#### Directions:
For the entries that follow, restate word for word the line containing "M483 319 512", the line containing "M666 1 836 276", and every line that lies between them.

Collected data entries:
-- Opening Marker --

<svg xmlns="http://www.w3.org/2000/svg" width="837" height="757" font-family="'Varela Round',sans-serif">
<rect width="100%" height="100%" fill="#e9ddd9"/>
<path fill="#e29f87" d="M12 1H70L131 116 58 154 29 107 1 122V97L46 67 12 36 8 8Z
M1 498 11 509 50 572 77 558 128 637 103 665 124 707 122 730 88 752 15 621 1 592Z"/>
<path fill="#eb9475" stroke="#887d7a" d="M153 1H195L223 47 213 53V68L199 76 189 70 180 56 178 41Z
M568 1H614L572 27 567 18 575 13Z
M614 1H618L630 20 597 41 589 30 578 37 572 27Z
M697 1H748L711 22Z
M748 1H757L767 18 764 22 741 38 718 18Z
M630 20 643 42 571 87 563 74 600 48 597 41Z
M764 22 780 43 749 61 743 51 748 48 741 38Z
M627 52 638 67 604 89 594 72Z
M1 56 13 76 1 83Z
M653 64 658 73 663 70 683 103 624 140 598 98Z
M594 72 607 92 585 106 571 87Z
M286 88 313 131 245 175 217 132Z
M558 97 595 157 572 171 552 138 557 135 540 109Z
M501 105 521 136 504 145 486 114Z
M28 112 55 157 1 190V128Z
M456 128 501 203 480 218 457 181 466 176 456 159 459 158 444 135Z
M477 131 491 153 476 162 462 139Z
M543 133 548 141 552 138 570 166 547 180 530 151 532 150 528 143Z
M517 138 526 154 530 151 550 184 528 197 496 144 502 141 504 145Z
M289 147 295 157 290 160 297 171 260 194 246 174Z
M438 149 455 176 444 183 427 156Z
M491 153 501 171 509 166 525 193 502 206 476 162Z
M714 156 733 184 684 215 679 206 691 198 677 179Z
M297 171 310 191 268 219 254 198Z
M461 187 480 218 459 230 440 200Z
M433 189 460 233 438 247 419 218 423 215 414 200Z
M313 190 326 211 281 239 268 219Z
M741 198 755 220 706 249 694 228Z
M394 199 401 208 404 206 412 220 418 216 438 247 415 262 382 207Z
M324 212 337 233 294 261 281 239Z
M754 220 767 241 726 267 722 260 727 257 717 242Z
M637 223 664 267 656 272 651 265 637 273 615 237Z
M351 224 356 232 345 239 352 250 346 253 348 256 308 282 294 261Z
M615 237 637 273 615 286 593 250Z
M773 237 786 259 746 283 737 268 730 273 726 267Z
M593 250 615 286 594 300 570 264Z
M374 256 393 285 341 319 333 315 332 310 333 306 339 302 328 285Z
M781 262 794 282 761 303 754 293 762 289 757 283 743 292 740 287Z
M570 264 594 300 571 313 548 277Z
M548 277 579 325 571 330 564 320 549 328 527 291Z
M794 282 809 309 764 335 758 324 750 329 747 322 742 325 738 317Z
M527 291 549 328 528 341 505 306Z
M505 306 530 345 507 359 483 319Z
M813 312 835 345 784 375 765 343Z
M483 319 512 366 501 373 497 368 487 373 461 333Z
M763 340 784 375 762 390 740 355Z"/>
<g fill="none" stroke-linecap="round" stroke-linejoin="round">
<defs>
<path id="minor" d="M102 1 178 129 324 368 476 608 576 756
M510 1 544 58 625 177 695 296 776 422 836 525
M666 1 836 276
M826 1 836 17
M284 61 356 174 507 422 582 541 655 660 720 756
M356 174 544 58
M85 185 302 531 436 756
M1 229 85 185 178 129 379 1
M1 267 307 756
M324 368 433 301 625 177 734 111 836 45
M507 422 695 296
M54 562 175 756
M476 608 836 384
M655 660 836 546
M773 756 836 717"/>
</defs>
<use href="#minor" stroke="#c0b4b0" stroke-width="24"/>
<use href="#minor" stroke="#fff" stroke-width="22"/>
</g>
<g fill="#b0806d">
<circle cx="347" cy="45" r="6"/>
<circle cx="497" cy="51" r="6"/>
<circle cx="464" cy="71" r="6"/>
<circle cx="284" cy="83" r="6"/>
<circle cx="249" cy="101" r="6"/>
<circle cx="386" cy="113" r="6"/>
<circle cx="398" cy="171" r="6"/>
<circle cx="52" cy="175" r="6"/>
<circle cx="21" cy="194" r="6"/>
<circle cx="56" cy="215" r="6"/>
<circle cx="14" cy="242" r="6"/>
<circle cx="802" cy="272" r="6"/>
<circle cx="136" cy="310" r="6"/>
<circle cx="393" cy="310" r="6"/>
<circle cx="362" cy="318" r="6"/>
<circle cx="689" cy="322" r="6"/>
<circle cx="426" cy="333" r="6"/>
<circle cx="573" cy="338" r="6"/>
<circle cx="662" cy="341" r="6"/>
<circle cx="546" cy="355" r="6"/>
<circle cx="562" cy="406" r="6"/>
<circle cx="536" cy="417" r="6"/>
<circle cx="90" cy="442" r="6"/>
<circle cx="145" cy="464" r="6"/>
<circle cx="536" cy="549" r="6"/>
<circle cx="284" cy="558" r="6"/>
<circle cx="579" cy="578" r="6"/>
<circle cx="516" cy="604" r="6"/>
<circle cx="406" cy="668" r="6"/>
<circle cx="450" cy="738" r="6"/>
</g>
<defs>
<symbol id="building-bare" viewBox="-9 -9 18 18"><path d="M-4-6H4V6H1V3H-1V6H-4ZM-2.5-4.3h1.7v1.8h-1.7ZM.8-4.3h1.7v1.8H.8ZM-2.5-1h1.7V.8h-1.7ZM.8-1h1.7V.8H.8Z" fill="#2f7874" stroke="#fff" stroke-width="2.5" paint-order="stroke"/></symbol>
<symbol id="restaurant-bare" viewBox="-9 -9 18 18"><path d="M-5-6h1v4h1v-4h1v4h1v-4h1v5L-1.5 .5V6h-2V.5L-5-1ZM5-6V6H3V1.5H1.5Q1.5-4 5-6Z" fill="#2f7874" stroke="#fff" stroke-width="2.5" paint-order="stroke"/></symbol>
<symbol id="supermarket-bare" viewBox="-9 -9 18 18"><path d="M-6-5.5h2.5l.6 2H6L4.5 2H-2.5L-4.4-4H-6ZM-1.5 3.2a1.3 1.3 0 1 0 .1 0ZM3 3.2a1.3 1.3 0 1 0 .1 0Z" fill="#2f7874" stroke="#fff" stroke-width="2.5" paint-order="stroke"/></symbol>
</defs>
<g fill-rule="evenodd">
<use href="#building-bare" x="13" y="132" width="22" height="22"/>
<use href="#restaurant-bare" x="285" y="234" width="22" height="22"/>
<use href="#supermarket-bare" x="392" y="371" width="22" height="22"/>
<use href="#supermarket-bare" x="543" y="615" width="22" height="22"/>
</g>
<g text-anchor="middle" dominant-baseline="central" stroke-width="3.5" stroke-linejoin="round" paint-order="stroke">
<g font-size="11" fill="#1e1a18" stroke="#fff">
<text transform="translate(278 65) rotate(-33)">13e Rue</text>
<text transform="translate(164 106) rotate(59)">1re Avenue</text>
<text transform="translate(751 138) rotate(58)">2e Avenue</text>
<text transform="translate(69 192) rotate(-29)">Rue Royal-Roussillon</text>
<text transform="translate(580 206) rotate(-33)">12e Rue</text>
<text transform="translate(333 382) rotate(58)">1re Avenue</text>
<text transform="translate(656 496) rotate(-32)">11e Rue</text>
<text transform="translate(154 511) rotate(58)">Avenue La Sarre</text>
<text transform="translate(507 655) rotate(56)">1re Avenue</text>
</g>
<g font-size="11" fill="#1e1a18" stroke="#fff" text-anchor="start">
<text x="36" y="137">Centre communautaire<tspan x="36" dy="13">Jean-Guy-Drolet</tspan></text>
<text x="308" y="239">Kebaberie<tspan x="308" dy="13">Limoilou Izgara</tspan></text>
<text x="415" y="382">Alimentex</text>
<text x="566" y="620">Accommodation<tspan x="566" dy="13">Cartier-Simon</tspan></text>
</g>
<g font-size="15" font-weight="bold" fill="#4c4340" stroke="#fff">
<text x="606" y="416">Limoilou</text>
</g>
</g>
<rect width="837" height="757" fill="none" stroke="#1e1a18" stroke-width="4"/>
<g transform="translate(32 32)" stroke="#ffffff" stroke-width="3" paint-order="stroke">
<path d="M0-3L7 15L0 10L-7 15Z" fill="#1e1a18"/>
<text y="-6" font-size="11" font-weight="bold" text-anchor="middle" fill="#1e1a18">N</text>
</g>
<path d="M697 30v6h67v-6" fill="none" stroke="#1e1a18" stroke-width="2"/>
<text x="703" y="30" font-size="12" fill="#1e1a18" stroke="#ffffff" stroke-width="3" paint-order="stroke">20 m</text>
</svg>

-- Closing Marker --

#### The answer:
M483 319 512 366 501 373 497 368 487 373 461 333Z
M763 340 784 375 762 390 740 355Z"/>
<g fill="none" stroke-linecap="round" stroke-linejoin="round">
<defs>
<path id="minor" d="M102 1 178 129 324 368 476 608 576 756
M510 1 544 58 625 177 695 296 776 422 836 525
M666 1 836 276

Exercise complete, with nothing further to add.